Work instructions
- a) Using the GAIA-det page, answer these:
(i) Which two libraries is GAIA-det built on top of?
(ii) What Python version does it require?
(iii) What box AP (repo) does the 45-50GF backbone reach in the finetuning table?
- b) Copy the GAIA-det page text between "GAIA-det is an" and "of AI solutions.", inclusive.
- c) Carry on the GAIA-det page from the point where it ends.

Provided passage

GAIA-vision/GAIA-det - Githubissues

GAIA-det ^^^^^^ More models and demos coming soon! Stay tuned.

Introduction

GAIA-det is an open source object detection toolbox that helps you with your customized AI solutions. It is built on top of gaiavision and mmdet. This repo includes an official re-implementation of our CVPR2021 paper:

GAIA: A Transfer Learning System of Object Detection that Fits Your Needs <https://arxiv.org/abs/2106.11346>__.

.. _gaiavision: https://github.com/GAIA-vision/GAIA-cv .. _mmdet: https://github.com/open-mmlab/mmdetection

It provides functionalities that help the customization of AI solutions.

Design customized search space of any type with little efforts.
Manage models in search space according to your rules.
Integrate datasets of various sources.

Requirements

Python 3.6+
CUDA 10.0+
1.2.7 <= mmcv < 1.3.0
2.8.0 <= mmdet < 2.9.0
Others (See requirements.txt)

Installation

Install gaiavision_.
Install mmdet_.
Install gaiadet:

.. code-block:: bash

git clone https://github.com/GAIA-vision/GAIA-det.git && cd GAIA-det pip install -r requirements.txt pip install -e .

Prepare Supernet

Benchmark

Finetuning(Upstream-COCO)


+------------+------------+------------+---------------+----------------------+-------------+-----------+------------+------------------+----------------------+
| Backbone   | Pretrain   | Model      | Depth         | Width                | Input       | Lr        | FLOPS      |  box AP          |  box AP              |
|            |            |            |               |                      | Scale       | schd      |            |  (paper)         |  (repo)              |
+============+============+============+===============+======================+=============+===========+============+==================+======================+
| ResNet50   | ImageNet   | Faster     | 3, 4, 6, 3    |64, 64, 128, 256, 512 | 800         | 1x        | 139G       |   37.1           |   37.6               |
+------------+------------+------------+---------------+----------------------+-------------+-----------+------------+------------------+----------------------+
| ResNet50   | ImageNet   | Faster     | 3, 4, 6, 3    |64, 64, 128, 256, 512 | 800         | 4x        | 139G       |   None           |   40.3               |
+------------+------------+------------+---------------+----------------------+-------------+-----------+------------+------------------+----------------------+
| 45-50GF    | GAIADET    | Faster     | 2, 4, 5, 3    |64, 64, 96, 192, 384  | 480         | 1x        | 49G        |   40.4           |   40.7               |
+------------+------------+------------+---------------+----------------------+-------------+-----------+------------+------------------+----------------------+
| 70-75GF    | GAIADET    | Faster     | 4, 6, 27, 4   |48, 64, 128, 192, 512 | 480         | 1x        | 71G        |   42.6           |   43.1               |
+------------+------------+------------+---------------+----------------------+-------------+-----------+------------+------------------+----------------------+
| 85-90GF    | GAIADET    | Faster     | 3, 4, 21, 4   |48, 64, 160, 192, 640 | 560         | 1x        | 90G        |   43.6           |   44.4               |
+------------+------------+------------+---------------+----------------------+-------------+-----------+------------+------------------+----------------------+
| 110-115GF  | GAIADET    | Faster     | 2, 4, 25, 4   |64, 64, 160, 192, 640 | 640         | 1x        | 115G       |   44.5           |   44.8               |
+------------+------------+------------+---------------+----------------------+-------------+-----------+------------+------------------+----------------------+
| 135-140GF  | GAIADET    | Faster     | 4, 4, 15, 4   |48, 48, 128, 192, 512 | 800         | 1x        | 139G       |   45.3           |   45.6               |
+------------+------------+------------+---------------+----------------------+-------------+-----------+------------+------------------+----------------------+
We compare our results with ResNet50 of 4x on COCO for fairness, because COCO data has been used for 3x during upstream training.

Given entries
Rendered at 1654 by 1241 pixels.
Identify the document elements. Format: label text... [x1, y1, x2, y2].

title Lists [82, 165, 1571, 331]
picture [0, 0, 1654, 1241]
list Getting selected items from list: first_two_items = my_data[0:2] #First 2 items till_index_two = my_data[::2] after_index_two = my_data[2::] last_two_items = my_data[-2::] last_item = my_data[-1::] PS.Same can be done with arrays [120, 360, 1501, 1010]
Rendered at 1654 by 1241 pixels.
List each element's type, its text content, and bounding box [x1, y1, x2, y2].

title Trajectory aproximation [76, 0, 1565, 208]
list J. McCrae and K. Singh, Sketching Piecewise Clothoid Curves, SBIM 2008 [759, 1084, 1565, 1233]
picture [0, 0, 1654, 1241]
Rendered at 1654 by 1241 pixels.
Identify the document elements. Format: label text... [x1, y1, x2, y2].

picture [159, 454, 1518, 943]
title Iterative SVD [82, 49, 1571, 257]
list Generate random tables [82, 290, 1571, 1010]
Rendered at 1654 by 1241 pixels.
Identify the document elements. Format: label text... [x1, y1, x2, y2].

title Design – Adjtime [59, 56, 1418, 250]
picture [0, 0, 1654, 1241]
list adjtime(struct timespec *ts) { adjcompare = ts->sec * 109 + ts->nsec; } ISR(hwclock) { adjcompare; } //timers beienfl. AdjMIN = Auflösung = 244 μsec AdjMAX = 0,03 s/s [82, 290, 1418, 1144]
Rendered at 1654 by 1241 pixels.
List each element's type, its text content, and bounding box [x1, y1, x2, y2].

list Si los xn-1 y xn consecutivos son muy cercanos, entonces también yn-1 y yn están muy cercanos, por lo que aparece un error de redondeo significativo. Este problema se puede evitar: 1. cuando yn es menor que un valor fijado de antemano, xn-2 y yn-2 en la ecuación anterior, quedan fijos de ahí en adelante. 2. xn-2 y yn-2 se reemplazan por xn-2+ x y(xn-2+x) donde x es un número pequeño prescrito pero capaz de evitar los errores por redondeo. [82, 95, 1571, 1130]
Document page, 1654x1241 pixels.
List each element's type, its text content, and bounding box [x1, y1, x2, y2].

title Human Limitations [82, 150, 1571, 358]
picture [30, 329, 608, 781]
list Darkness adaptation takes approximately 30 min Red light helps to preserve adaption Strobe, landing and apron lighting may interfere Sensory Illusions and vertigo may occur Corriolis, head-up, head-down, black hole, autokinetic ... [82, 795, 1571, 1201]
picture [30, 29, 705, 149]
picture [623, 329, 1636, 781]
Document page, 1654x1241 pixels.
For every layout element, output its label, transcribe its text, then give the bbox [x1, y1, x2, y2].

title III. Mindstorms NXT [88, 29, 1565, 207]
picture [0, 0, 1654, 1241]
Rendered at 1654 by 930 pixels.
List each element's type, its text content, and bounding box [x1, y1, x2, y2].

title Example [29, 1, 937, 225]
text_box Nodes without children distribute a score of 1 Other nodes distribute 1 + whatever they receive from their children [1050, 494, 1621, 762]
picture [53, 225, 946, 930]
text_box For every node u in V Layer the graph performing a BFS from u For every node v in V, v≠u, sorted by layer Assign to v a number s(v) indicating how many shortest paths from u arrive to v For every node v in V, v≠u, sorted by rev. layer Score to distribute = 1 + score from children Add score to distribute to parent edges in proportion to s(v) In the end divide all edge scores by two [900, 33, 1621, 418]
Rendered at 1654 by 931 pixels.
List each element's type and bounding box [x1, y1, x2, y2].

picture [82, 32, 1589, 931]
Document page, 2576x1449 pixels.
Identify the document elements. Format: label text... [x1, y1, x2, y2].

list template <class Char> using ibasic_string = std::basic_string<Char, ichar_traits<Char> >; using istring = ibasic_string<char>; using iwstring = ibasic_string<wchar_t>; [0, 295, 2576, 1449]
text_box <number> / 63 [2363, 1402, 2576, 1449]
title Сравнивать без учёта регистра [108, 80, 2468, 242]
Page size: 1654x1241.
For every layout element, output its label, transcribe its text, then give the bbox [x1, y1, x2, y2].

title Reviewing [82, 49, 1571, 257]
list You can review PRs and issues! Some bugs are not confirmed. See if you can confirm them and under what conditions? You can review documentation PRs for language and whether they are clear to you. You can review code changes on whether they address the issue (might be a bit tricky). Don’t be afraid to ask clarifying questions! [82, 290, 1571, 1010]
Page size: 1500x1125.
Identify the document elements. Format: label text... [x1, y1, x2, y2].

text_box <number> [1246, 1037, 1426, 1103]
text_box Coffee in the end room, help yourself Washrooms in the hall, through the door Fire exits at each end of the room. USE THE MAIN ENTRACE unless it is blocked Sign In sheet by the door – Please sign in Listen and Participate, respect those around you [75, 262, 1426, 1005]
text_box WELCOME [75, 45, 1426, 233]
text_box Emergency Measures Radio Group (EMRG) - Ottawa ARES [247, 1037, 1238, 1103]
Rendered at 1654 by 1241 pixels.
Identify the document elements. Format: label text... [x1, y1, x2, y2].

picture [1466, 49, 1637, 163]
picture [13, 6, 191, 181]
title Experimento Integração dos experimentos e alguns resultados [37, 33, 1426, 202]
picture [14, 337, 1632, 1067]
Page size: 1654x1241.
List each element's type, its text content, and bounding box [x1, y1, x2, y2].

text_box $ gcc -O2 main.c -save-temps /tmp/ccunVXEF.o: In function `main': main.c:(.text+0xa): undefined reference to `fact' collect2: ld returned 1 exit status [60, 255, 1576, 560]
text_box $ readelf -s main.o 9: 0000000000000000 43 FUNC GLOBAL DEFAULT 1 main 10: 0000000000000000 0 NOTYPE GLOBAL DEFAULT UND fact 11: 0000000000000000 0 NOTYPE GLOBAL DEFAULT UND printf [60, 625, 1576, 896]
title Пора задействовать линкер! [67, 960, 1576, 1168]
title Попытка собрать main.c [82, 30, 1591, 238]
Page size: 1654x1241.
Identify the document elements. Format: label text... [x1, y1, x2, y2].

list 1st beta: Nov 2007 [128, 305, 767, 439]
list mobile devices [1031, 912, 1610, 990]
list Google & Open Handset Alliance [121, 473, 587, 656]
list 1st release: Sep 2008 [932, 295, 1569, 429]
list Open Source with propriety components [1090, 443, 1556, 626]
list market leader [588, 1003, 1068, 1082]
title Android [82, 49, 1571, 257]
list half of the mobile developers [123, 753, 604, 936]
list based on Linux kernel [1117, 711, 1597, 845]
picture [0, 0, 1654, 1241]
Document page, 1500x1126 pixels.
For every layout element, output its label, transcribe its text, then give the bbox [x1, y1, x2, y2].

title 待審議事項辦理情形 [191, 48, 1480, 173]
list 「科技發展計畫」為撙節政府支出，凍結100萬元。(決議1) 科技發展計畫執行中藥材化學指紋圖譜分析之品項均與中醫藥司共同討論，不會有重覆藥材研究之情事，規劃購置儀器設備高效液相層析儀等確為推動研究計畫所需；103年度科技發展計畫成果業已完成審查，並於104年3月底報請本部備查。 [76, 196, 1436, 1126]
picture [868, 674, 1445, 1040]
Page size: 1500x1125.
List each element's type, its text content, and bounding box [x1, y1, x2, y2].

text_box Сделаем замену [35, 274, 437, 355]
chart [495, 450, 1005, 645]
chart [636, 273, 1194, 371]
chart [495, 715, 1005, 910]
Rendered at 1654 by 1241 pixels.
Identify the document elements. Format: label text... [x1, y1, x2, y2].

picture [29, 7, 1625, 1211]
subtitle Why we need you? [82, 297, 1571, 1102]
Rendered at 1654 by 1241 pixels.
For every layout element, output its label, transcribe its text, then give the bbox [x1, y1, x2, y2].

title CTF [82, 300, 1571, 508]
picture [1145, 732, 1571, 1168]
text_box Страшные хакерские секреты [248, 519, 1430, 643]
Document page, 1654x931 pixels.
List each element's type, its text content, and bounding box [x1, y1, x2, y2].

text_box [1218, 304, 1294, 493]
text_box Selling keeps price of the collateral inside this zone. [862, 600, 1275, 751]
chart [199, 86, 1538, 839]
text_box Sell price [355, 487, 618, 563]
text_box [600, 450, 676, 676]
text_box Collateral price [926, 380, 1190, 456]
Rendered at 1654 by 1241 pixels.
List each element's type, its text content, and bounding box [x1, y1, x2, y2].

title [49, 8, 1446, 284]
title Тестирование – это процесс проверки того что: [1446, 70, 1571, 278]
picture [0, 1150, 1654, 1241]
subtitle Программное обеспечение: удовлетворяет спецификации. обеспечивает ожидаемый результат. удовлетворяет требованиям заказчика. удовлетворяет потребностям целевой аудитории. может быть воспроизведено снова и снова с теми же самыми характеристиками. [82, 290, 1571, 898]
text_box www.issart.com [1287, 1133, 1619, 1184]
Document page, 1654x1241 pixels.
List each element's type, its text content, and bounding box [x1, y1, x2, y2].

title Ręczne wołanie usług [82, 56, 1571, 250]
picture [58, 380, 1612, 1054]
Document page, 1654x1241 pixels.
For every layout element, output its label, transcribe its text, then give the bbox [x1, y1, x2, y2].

Solved tasks
- a)
(i) gaiavision and mmdet
(ii) Python 3.6+
(iii) 40.7

- b)
GAIA-det is an open source object detection toolbox that helps you with your customized AI solutions. It is built on top of gaiavision and mmdet. This repo includes an official re-implementation of our CVPR2021 paper:

GAIA: A Transfer Learning System of Object Detection that Fits Your Needs <https://arxiv.org/abs/2106.11346>__.

.. _gaiavision: https://github.com/GAIA-vision/GAIA-cv .. _mmdet: https://github.com/open-mmlab/mmdetection

It provides functionalities that help the customization of AI solutions.

- c)
Compatibility with other methods

+------------+------------+------------+---------------+----------------------+-------------+-----------+-------------+------------------+----------------------+ | Backbone | Pretrain | Model | Depth | Width | Input | Lr | Methods | box AP | box AP | | | | | | | Scale | schd | | (paper) | (repo) | +============+============+============+===============+======================+=============+===========+=============+==================+======================+ | ResNet50 | ImageNet | Faster | 3, 4, 6, 3 |64, 64, 128, 256, 512 | 800 | 1x | N | 37.1 | 37.6 | +------------+------------+------------+---------------+----------------------+-------------+-----------+-------------+------------------+----------------------+ | ResNet50 | ImageNet | Faster | 3, 4, 6, 3 |64, 64, 128, 256, 512 | 800 | 1x | Y | 45.8 | 44.5 | +------------+------------+------------+---------------+----------------------+-------------+-----------+-------------+------------------+----------------------+ | 135-140GF | GAIADET | Faster | 4, 4, 15, 4 |48, 48, 128, 192, 512 | 800 | 1x | N | 45.3 | 45.6 | +------------+------------+------------+---------------+----------------------+-------------+-----------+-------------+------------------+----------------------+ | 135-140GF | GAIADET | Faster | 4, 4, 15, 4 |48, 48, 128, 192, 512 | 800 | 1x | Y | 49.1 | 48.5 | +------------+------------+------------+---------------+----------------------+-------------+-----------+-------------+------------------+----------------------+ Methods denote Deformable Convolution and Cascaded Head.

Finetuning(Downstream-BDD100k)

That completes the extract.